WHAT YOU HAVE TO DO
Please count the lines in the material below that contain the word "сайта", and reply with only that number.

SUPPLIED MATERIAL
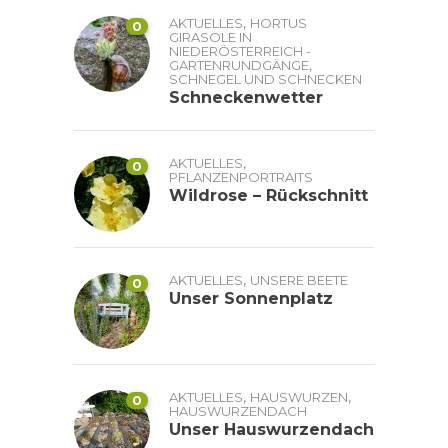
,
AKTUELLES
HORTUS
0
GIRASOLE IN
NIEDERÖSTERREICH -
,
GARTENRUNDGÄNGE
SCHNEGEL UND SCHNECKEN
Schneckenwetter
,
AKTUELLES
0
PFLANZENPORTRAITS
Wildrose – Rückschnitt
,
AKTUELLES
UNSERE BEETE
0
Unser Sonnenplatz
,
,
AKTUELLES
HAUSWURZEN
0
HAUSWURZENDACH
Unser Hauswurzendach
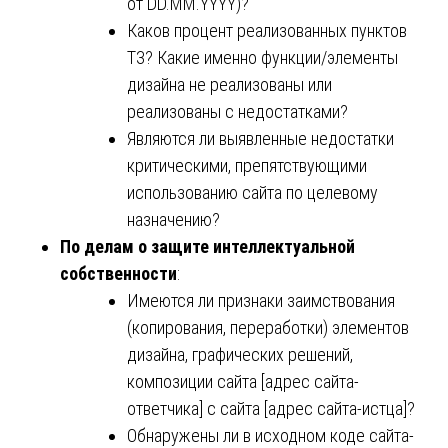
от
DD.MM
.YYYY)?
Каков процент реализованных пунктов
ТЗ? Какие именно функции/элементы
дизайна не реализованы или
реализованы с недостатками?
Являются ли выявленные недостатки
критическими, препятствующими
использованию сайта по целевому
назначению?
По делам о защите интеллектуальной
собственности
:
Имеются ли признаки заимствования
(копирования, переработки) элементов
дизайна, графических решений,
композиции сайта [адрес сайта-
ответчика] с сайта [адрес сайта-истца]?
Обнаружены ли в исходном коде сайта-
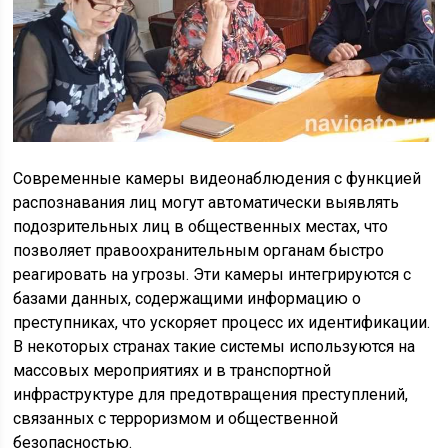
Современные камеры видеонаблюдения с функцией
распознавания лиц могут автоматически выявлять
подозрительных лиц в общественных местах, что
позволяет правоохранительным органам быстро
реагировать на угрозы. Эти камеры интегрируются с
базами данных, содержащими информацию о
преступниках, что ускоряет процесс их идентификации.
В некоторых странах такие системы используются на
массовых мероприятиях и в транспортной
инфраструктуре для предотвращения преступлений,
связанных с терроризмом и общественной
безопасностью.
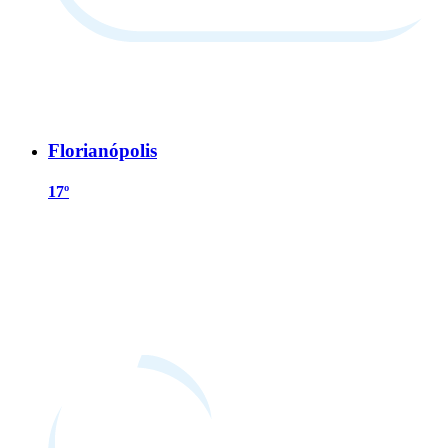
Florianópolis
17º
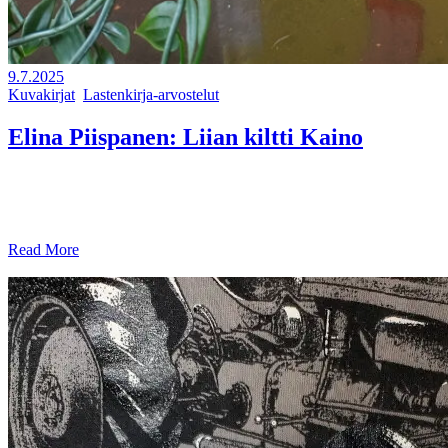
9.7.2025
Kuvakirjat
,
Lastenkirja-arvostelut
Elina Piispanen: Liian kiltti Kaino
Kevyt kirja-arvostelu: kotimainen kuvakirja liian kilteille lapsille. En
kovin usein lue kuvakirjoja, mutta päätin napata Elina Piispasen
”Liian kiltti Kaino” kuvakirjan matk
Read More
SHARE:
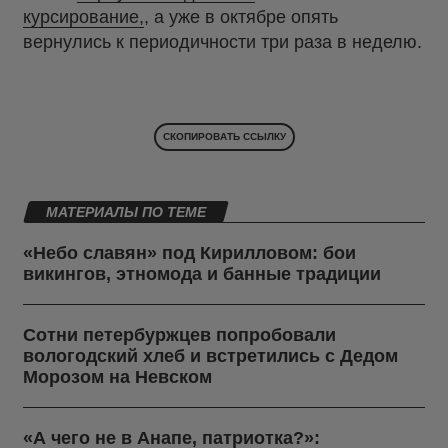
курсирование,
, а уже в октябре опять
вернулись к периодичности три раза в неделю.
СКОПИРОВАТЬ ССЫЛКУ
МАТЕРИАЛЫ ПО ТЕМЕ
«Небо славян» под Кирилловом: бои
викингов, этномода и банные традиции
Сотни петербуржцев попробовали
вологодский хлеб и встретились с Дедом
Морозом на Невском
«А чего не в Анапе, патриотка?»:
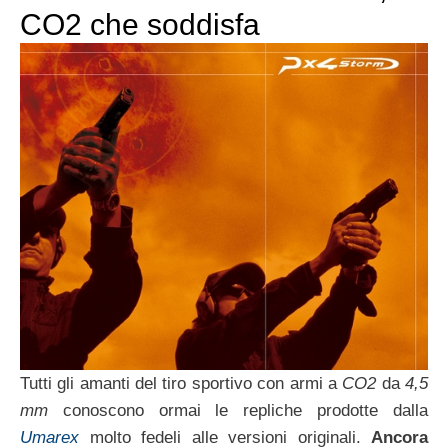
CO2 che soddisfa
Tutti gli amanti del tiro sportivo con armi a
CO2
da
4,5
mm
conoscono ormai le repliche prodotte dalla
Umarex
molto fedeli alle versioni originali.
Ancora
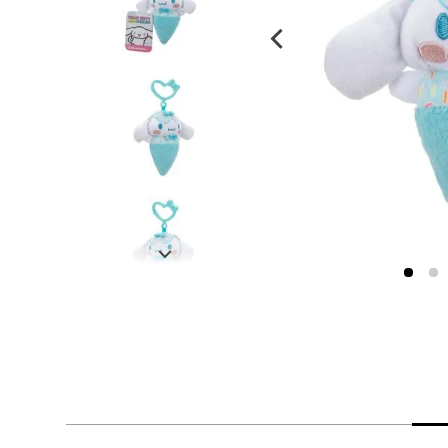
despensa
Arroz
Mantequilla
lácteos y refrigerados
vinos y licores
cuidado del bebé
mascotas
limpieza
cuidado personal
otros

...

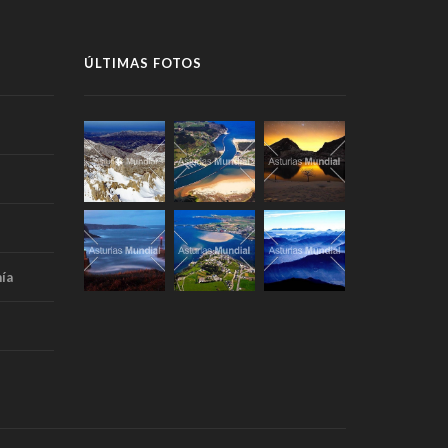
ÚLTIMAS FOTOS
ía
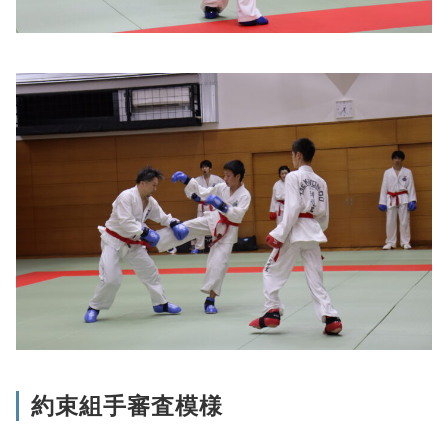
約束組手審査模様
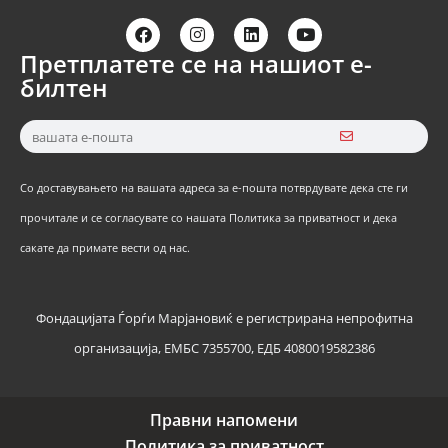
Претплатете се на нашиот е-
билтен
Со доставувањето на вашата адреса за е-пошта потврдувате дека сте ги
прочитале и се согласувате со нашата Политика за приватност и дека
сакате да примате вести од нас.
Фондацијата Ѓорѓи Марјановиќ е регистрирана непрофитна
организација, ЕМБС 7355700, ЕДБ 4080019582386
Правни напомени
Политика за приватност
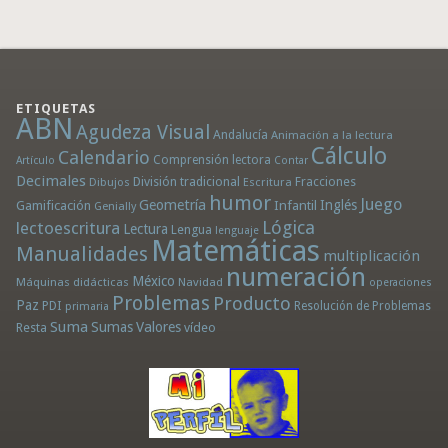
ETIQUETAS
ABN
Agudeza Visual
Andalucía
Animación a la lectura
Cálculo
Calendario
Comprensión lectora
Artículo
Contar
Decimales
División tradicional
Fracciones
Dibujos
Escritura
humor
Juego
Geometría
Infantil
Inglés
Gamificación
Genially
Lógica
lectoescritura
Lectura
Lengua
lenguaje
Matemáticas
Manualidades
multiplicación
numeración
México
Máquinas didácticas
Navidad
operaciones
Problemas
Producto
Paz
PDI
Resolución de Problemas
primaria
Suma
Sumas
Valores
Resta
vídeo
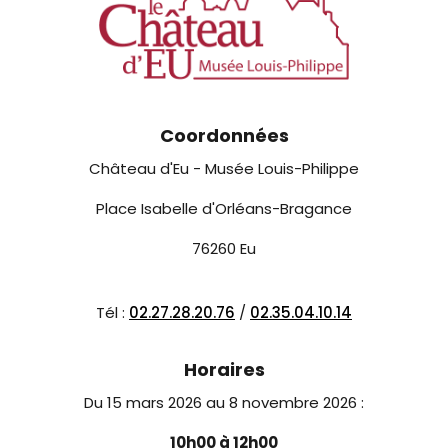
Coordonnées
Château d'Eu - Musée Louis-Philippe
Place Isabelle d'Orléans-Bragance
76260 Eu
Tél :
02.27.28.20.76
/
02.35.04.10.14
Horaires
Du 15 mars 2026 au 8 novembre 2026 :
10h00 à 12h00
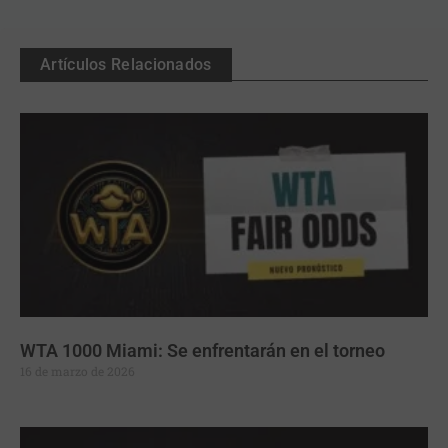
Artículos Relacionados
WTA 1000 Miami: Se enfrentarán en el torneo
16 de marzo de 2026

SOLUTION TO THE PROBLEM
4